On the uncertainty principle in Rindler and Friedmann spacetimes

TL;DR

This paper revises the uncertainty relations in Rindler and Friedmann spacetimes, demonstrating their coordinate dependence and showing that apparent minimum uncertainties are artifacts of coordinate choice, thus clarifying their invariant nature.

Contribution

It reveals that previously reported minimum uncertainties are coordinate artifacts and connects these results to invariant uncertainty relations in spaces of constant curvature.

Findings

Uncertainty relations are coordinate dependent in Rindler and Friedmann spacetimes.

Non-zero minimum uncertainties are artifacts of coordinate choice.

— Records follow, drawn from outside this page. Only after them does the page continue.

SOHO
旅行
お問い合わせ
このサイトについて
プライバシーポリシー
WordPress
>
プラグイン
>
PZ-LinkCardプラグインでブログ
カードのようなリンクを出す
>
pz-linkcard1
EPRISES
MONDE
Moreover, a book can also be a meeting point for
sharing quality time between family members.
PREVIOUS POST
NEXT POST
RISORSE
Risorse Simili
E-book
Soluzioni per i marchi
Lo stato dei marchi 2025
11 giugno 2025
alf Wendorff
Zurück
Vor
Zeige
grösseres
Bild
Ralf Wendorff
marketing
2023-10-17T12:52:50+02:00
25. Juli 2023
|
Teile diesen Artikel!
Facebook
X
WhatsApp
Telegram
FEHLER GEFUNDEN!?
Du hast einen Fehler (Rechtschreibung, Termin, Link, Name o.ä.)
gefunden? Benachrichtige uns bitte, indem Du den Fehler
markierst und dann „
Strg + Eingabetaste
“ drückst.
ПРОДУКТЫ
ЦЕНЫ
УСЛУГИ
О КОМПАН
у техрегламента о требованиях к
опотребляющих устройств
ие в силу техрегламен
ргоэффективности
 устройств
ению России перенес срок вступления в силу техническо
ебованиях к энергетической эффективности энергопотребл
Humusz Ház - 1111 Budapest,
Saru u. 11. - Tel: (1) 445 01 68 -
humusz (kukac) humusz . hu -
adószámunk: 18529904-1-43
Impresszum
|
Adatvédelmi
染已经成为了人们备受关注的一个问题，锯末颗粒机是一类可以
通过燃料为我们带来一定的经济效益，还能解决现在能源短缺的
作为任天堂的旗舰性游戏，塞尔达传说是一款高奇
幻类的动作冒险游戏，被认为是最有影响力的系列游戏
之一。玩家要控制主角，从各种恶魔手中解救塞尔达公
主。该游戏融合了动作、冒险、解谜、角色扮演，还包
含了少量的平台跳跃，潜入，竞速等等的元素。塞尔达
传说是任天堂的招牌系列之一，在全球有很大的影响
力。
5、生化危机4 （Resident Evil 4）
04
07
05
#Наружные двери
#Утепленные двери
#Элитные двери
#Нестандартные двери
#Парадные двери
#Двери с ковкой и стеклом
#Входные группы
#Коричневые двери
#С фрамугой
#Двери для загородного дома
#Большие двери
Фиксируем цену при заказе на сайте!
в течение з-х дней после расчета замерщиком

Invariant uncertainty relations are derived for general 3D spaces of constant curvature.

Abstract

We revise the extended uncertainty relations for the Rindler and Friedmann spacetimes recently discussed by Dabrowski and Wagner in [9]. We reveal these results to be coordinate dependent expressions of the invariant uncertainty relations recently derived for general 3-dimensional spaces of constant curvature in [10]. Moreover, we show that the non-zero minimum standard deviations of the momentum in [9] are just artifacts caused by an unfavorable choice of coordinate systems which can be removed by standard arguments of geodesic completion.